South Africa: Western Cape High Court, Cape Town

You are here:
SAFLII >>
Databases >>
South Africa: Western Cape High Court, Cape Town >>
2008 >>
[2008] ZAWCHC 149
| Noteup
| LawCite
Baumann NO and Others v Jacobs and Others (845/2008) [2008] ZAWCHC 149 (27 February 2008)
Download original files |
IN
THE HIGH COURT OF SOUTH AFRICA
(CAPE OF GOOD HOPE PROVINCIAL
DIVISIONS)
CASE NO: 845/2005
DATE: 27 FEBRUARY 2008
In the matter between:
HERRN SEBASTIAN BAUMANN N.O 1st Applicant
SAMUEL SPYCHER 2nd Applicant
JOHANNES SPYCHER 3rd Application
RACHEL SPYCHER 4th Applicant
THERESE SPYCHER 5th Applicant
DAVID SPYCHER 6th Applicant
And
TABEA JACOBS 1st Respondent
CLIFFORD JACOBS 2nd Respondent
TABEA INVESTMENT HOLDINGS CC 3rd Respondent
JUDGMENT
(Application for Leave to Appeal)
BOZALEK, J:
[1] On 14 December 2007 I ruled that the plaintiffs in this matter could substitute one Swiss executor for another in this action and join a further plaintiff. Defendants, respondents in the opposed application, now wish to appeal my ruling either to the Full Bench of this Court or the Supreme Court of Appeal.
[2] Two questions initially arise, namely whether the order is appealable and secondly, the prospects of success of any such appeal. At the risk of putting the cart before the horse I shall deal firstly with the second question.
[3] I do not propose to traverse again the merits of the opposing arguments on the issue of whether the substitution is competent or not. Mr Binns-Ward argued that it is not competent, simply put, because the action is one on behalf of a deceased estate and since the first Swiss administrator's appointment was set aside as unlawful, the summons which commenced the action in his name as first plaintiff was a nullity. The effect of substituting the executor or administrator subsequently appointed was, he argues, to purport to cure that nullity, impermissibly so.
[4] This conclusion depends not only on the facts in this matter but on the relevant case law. The facts in the application, although not always easy to divine, can be interpreted as supporting this conclusion. Secondly, there is authority which supports the approach contended for by the respondents, most notably the case of Van Heerden v Du Plessis 1969(3) SA at 298 (O). In my view, there is thus a reasonable prospect of another Court arriving at conclusion different to this Court's conclusion.

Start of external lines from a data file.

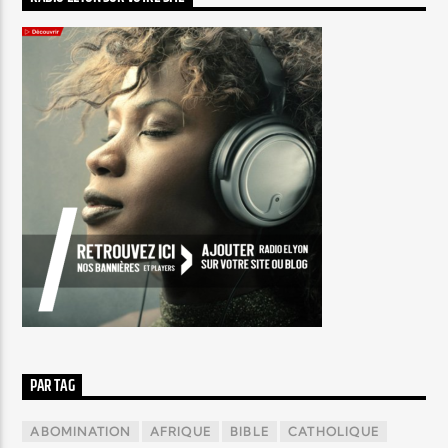
PAR TAG
ABOMINATION
AFRIQUE
BIBLE
CATHOLIQUE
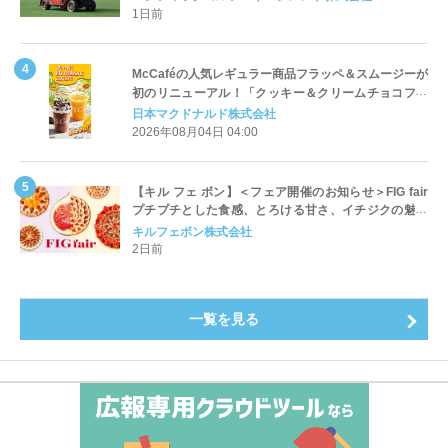
1日前
McCaféの人気レギュラー商品フラッペ＆スムージーが
初のリニューアル！「クッキー＆クリームチョコフラ
ッペ」「マンゴースムージー」8月5日（水）から販売
日本マクドナルド株式会社
開始
2026年08月04日 04:00
【キル フェ ボン】＜フェア開催のお知らせ＞FIG fair
プチプチとした食感、とろける甘さ、イチジクの魅力
をたっぷりと。新作を含め、イチジク尽くしの全4種が
キルフェボン株式会社
登場8月20日（木）スタート
2日前
一覧を見る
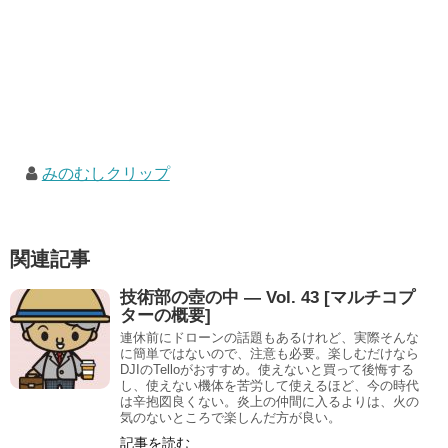
みのむしクリップ
関連記事
技術部の壺の中 — Vol. 43 [マルチコプ
ターの概要]
連休前にドローンの話題もあるけれど、実際そんな
に簡単ではないので、注意も必要。楽しむだけなら
DJIのTelloがおすすめ。使えないと買って後悔する
し、使えない機体を苦労して使えるほど、今の時代
は辛抱図良くない。炎上の仲間に入るよりは、火の
気のないところで楽しんだ方が良い。
記事を読む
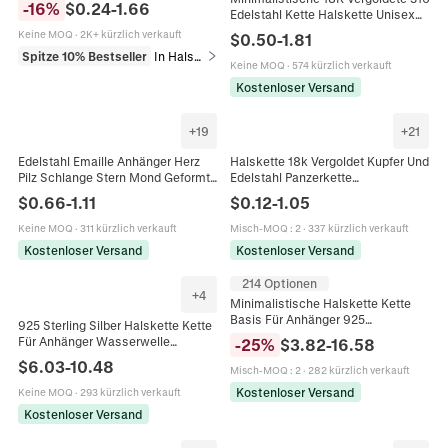
-
16
%
$
0.24
-
1.66
Edelstahl Kette Halskette Unisex
Schmuck Für Damen Herren
Vielseitige DIY Schmuck Zubehör
Keine MOQ
·
2K+ kürzlich verkauft
$
0.50
-
1.81
Gliederschlange
Spitze 10% Bestseller
In Halsketten
Keine MOQ
·
574 kürzlich verkauft
Kostenloser Versand
+
19
+
21
Edelstahl Emaille Anhänger Herz
Halskette 18k Vergoldet Kupfer Und
Pilz Schlange Stern Mond Geformt
Edelstahl Panzerkette
DIY Schmuckherstellung Charms
Schlangenkette Figaro Für
$
0.66
-
1.11
$
0.12
-
1.05
Für Halsketten Ohrringe
Schmuckherstellung Herren
Damen
Keine MOQ
·
311 kürzlich verkauft
Misch-MOQ
:
2
·
337 kürzlich verkauft
Kostenloser Versand
Kostenloser Versand
214 Optionen
+
4
Minimalistische Halskette Kette
Basis Für Anhänger 925
925 Sterling Silber Halskette Kette
Sterlingsilber Fein Zierlich Box
Für Anhänger Wasserwelle
-
25
%
$
3.82
-
16.58
Schlange O-Kette Einstellbar
Schlange Weizenstil Ankerkette
$
6.03
-
10.48
Misch-MOQ
:
2
·
282 kürzlich verkauft
Seilstil Italien Stempel
Kostenloser Versand
Keine MOQ
·
293 kürzlich verkauft
Kostenloser Versand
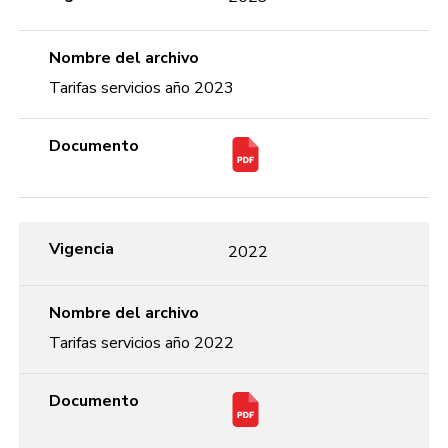
Nombre del archivo
Tarifas servicios año 2023
Documento
Vigencia
2022
Nombre del archivo
Tarifas servicios año 2022
Documento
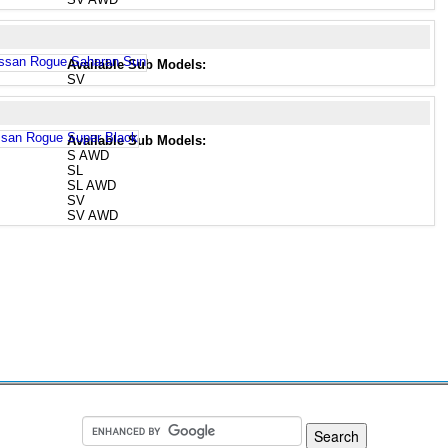
Available Sub Models:
SV
Available Sub Models:
S AWD
SL
SL AWD
SV
SV AWD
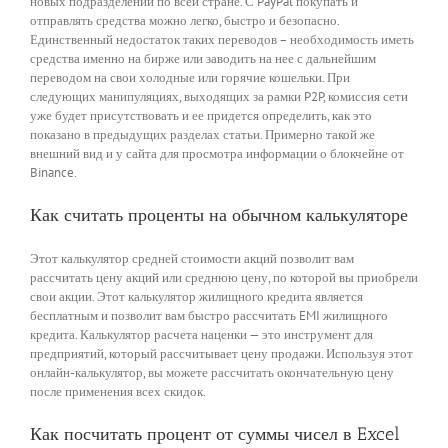
новых подразделений по всей стране. С PayPal покупать и
отправлять средства можно легко, быстро и безопасно.
Единственный недостаток таких переводов – необходимость иметь
средства именно на бирже или заводить на нее с дальнейшим
переводом на свои холодные или горячие кошельки. При
следующих манипуляциях, выходящих за рамки P2P, комиссия сети
уже будет присутствовать и ее придется определить, как это
показано в предыдущих разделах статьи. Примерно такой же
внешний вид и у сайта для просмотра информации о блокчейне от
Binance.
Как считать проценты на обычном калькуляторе
Этот калькулятор средней стоимости акций позволит вам
рассчитать цену акций или среднюю цену, по которой вы приобрели
свои акции. Этот калькулятор жилищного кредита является
бесплатным и позволит вам быстро рассчитать EMI жилищного
кредита. Калькулятор расчета наценки — это инструмент для
предприятий, который рассчитывает цену продажи. Используя этот
онлайн-калькулятор, вы можете рассчитать окончательную цену
после применения всех скидок.
Как посчитать процент от суммы чисел в Excel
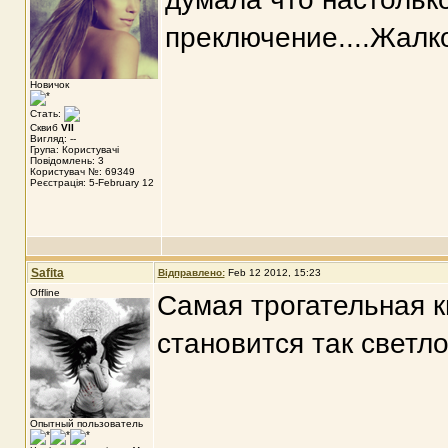
преключение....Жалко 
Новичок
Стать:
Сквиб
VII
Вигляд: --
Група: Користувачі
Повідомлень: 3
Користувач №: 69349
Реєстрація: 5-February 12
Safita
Відправлено:
Feb 12 2012, 15:23
Offline
Самая трогательная к
становится так светло
Опытный пользователь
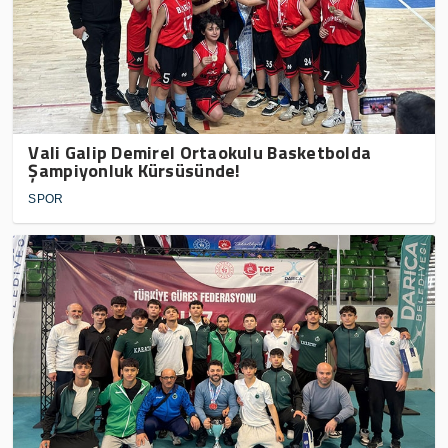
Vali Galip Demirel Ortaokulu Basketbolda
Şampiyonluk Kürsüsünde!
SPOR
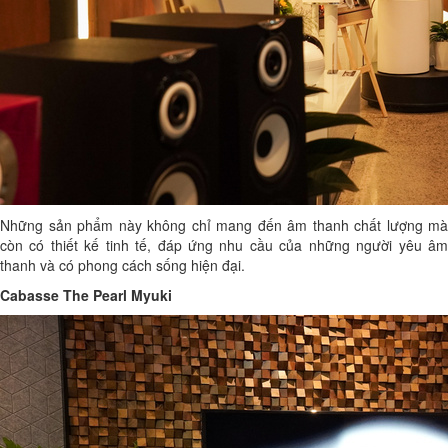
Những sản phẩm này không chỉ mang đến âm thanh chất lượng mà
còn có thiết kế tinh tế, đáp ứng nhu cầu của những người yêu âm
thanh và có phong cách sống hiện đại.
Cabasse The Pearl Myuki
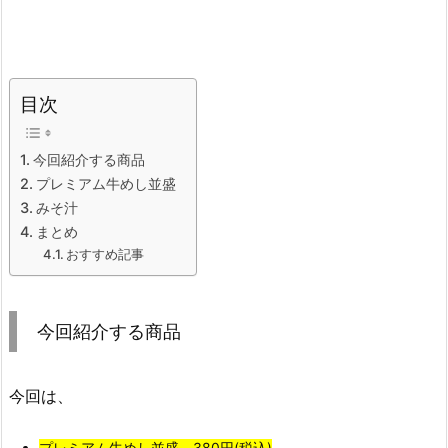
目次
今回紹介する商品
プレミアム牛めし並盛
みそ汁
まとめ
おすすめ記事
今回紹介する商品
今回は、
プレミアム牛めし並盛 380円(税込)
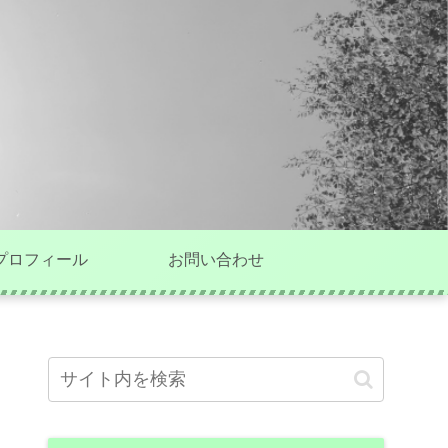
プロフィール
お問い合わせ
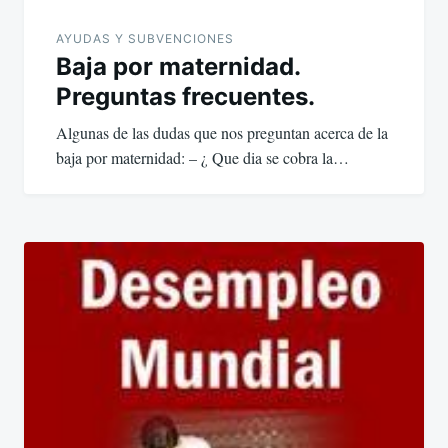
AYUDAS Y SUBVENCIONES
Baja por maternidad.
Preguntas frecuentes.
Algunas de las dudas que nos preguntan acerca de la
baja por maternidad: – ¿ Que dia se cobra la…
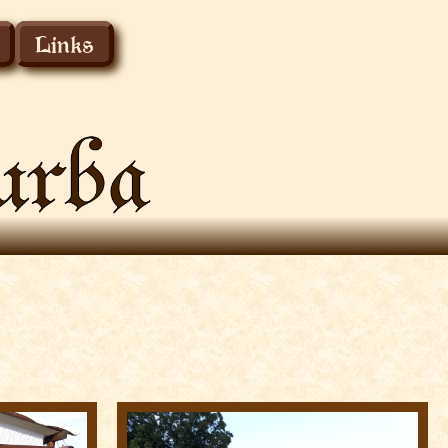
Links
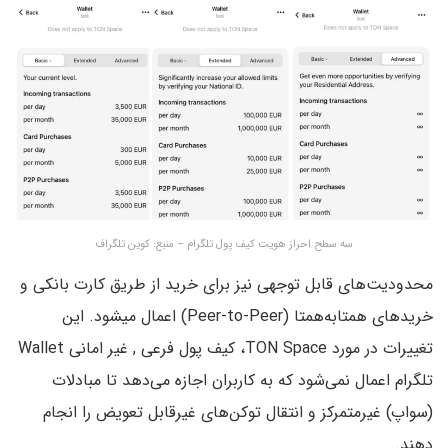
سه سطح احراز هویت کیف پول تلگرام – منبع: کوین تلگراف
محدودیت‌های قابل توجهی نیز برای خرید از طریق کارت بانکی و
خریدهای همتا‌به‌همتا (Peer-to-Peer) اعمال میشود. این
تغییرات در مورد TON Space، کیف پول فرعی , غیر امانی Wallet
تلگرام اعمال نمی‌شود که به کاربران اجازه می‌دهد تا مبادلات
(سواپ) غیرمتمرکز و انتقال توکن‌های غیرقابل تعویض را انجام
دهند.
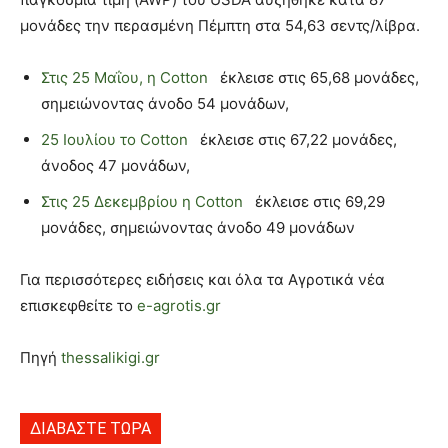
μονάδες την περασμένη Πέμπτη στα 54,63 σεντς/λίβρα.
Στις 25 Μαΐου, η Cotton
έκλεισε στις 65,68 μονάδες,
σημειώνοντας άνοδο 54 μονάδων,
25 Ιουλίου το Cotton
έκλεισε στις 67,22 μονάδες,
άνοδος 47 μονάδων,
Στις 25 Δεκεμβρίου η Cotton
έκλεισε στις 69,29
μονάδες, σημειώνοντας άνοδο 49 μονάδων
Για περισσότερες ειδήσεις και όλα τα Αγροτικά νέα
επισκεφθείτε το
e-agrotis.gr
Πηγή
thessalikigi.gr
ΔΙΑΒΑΣΤΕ ΤΩΡΑ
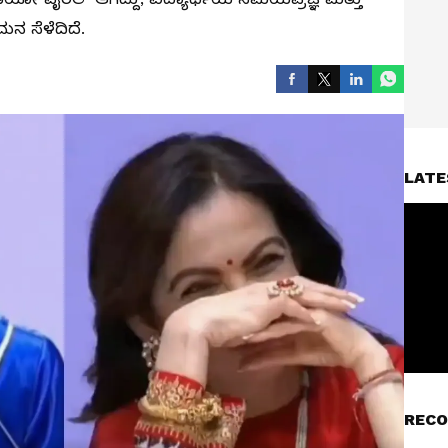
ನ ಸೆಳೆದಿದೆ.
LATE
RECO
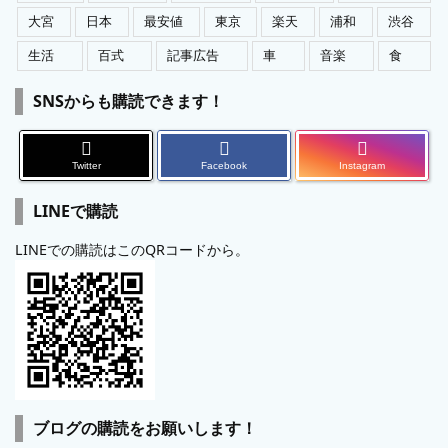
大宮
日本
最安値
東京
楽天
浦和
渋谷
生活
百式
記事広告
車
音楽
食
SNSからも購読できます！
Twitter
Facebook
Instagram
LINEで購読
LINEでの購読はこのQRコードから。
ブログの購読をお願いします！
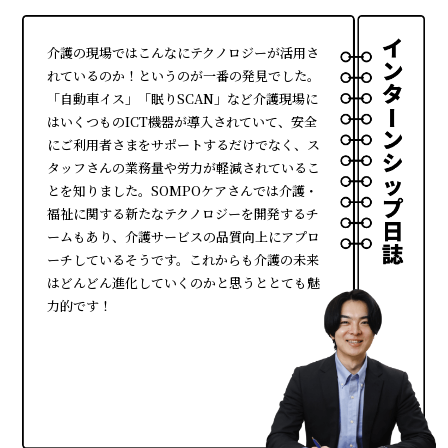
介護の現場ではこんなにテクノロジーが活用さ
れているのか！というのが一番の発見でした。
「自動車イス」「眠りSCAN」など介護現場に
はいくつものICT機器が導入されていて、安全
にご利用者さまをサポートするだけでなく、ス
タッフさんの業務量や労力が軽減されているこ
とを知りました。SOMPOケアさんでは介護・
福祉に関する新たなテクノロジーを開発するチ
ームもあり、介護サービスの品質向上にアプロ
ーチしているそうです。これからも介護の未来
はどんどん進化していくのかと思うととても魅
力的です！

[5] As regards the appealability of the judgment, the position is, in my view, somewhat less clear because here we are deafing with an interlocutory application. The question is then is whether the judgment or order made has a final and definitive effect on the main action. Furthermore, the Court must also take into account in this situation that the proper approach is a more flexible one where the Court will have regard to whether an appeal against the interlocutory decision will lead to a more expeditious and cost-effective decision-making process.
[6] I have said that there are reasonable prospects that another Court may find that the summons was a nullity from the outset. Certainly, in the light of my order it is not open to the trial Court to find in the main trial that Baumann is not, for the purposes of the action, the administrator of the estate and thus, probably, that the summons was regular. If, however, the summons is a nullity it may well spell the end of this particular action, if not the end of the claim itself.
[7] In the circumstances, on balance, I consider that although the issues of the merits of the appeal and the order's appealability are interlinked, this Court's judgment is appealable or at least there are reasonable prospects that another Court will find that it is appealable.
[8] I am, therefore, inclined to grant leave to appeal. As far as the forum for the appeal is concerned, Mr Binns-Ward submits that leave should be granted to the Supreme Court of Appeal. There Is not inconsiderable authority on the general point of the substitution of a plaintiff in similar circumstances but there is, in my view, no authority directly on point. Existing authority appears also to reveal to some extent at least that the conflicting tugs of what can be termed a technical approach as opposed to one which places greater emphasis on substance rather than form.
[9] The facts of this case are, moreover, unusual and less than straightforward. The point at issue has considerable importance for the parties and the future of
the action. The record is also not onerous. In the circumstances I consider that this is a matter which warrants the attention of the Supreme Court of Appeal rather than the Full Bench of this Court.
[10] In the result, leave to appeal to the Supreme Court of Appeal on the grounds set out in respondents' notice of application for leave to appeal is granted. The costs of this application, including the costs of two counsel, will be costs in the appeal.